On the letters page of the Sunday Times last month, the presidents of the Royal Historical Society and the Historical Association were among the signatories to a letter boldly headlined ‘History must not be politicised’. They were incensed by a rumour that government funding might be cut for the Colonial Countryside project, which looks at possible connections between the British Empire, the slave trade and National Trust properties. Unable to recognise their own political bias, the letter-writers accused the government of ‘politicising’ history by trying to depoliticise it.
This extraordinary self-belief, this insistence that academics occupy the high moral ground, reflects what is happening in British universities, not least among my fellow historians. The marginalisation of those on the right is not new — but it is getting worse.

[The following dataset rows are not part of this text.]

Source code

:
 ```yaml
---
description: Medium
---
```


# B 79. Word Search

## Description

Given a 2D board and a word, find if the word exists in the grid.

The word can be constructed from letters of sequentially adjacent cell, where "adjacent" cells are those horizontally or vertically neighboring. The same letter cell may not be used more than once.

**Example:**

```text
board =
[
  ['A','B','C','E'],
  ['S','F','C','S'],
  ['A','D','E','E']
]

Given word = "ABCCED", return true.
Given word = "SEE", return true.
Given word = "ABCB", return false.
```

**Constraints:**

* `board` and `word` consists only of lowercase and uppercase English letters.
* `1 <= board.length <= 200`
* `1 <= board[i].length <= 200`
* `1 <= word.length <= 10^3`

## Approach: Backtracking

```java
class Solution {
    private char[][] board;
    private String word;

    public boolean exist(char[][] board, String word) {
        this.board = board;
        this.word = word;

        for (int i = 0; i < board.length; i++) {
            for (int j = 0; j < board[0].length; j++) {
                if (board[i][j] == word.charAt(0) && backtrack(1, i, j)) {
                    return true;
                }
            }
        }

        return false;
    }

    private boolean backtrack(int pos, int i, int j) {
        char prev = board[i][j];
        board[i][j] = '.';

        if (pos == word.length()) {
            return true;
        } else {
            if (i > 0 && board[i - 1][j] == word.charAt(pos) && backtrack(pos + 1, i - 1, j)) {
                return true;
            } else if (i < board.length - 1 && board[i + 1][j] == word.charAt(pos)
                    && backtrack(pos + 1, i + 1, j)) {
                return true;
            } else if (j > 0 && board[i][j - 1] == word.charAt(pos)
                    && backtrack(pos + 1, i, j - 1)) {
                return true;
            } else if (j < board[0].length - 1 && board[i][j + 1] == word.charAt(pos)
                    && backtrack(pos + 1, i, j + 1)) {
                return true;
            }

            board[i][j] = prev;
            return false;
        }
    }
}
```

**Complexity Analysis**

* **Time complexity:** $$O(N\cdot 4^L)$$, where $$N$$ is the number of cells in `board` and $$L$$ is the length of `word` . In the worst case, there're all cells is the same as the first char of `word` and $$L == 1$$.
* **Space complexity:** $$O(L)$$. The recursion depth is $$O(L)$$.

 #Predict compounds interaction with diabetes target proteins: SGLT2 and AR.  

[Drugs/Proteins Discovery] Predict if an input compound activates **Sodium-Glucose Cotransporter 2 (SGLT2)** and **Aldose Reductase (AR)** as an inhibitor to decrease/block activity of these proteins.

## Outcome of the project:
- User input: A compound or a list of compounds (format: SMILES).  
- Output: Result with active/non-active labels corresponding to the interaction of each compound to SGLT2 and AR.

When I went up to Cambridge to read history in 1968 I thought of myself as left-wing, as a socialist. Karl Marx held no appeal, but I had my doubts about share-owning capitalists. My cure from these illusions began when I was an undergraduate at King’s, a college that gloried in its reputation as the radical powerhouse of Cambridge.
I soon learned that the King’s College Students’ Union had become a platform for views many did not share, but fewer were willing to oppose in public. The union committee was in the habit of sending telegrams to Ho Chi Minh exhorting him to keep up the just struggle against American imperialism. The union subscribed to three copies of the Morning Star, but bought only one Telegraph to console bourgeois capitalists.
But I did learn to be a dissident at King’s — just not the sort of dissident I was expected to be. I dissented from the views of the self-appointed dissenters from bourgeois capitalist society. I became the college correspondent of Varsity, the student paper that was shunned throughout King’s for its lack of revolutionary fervour.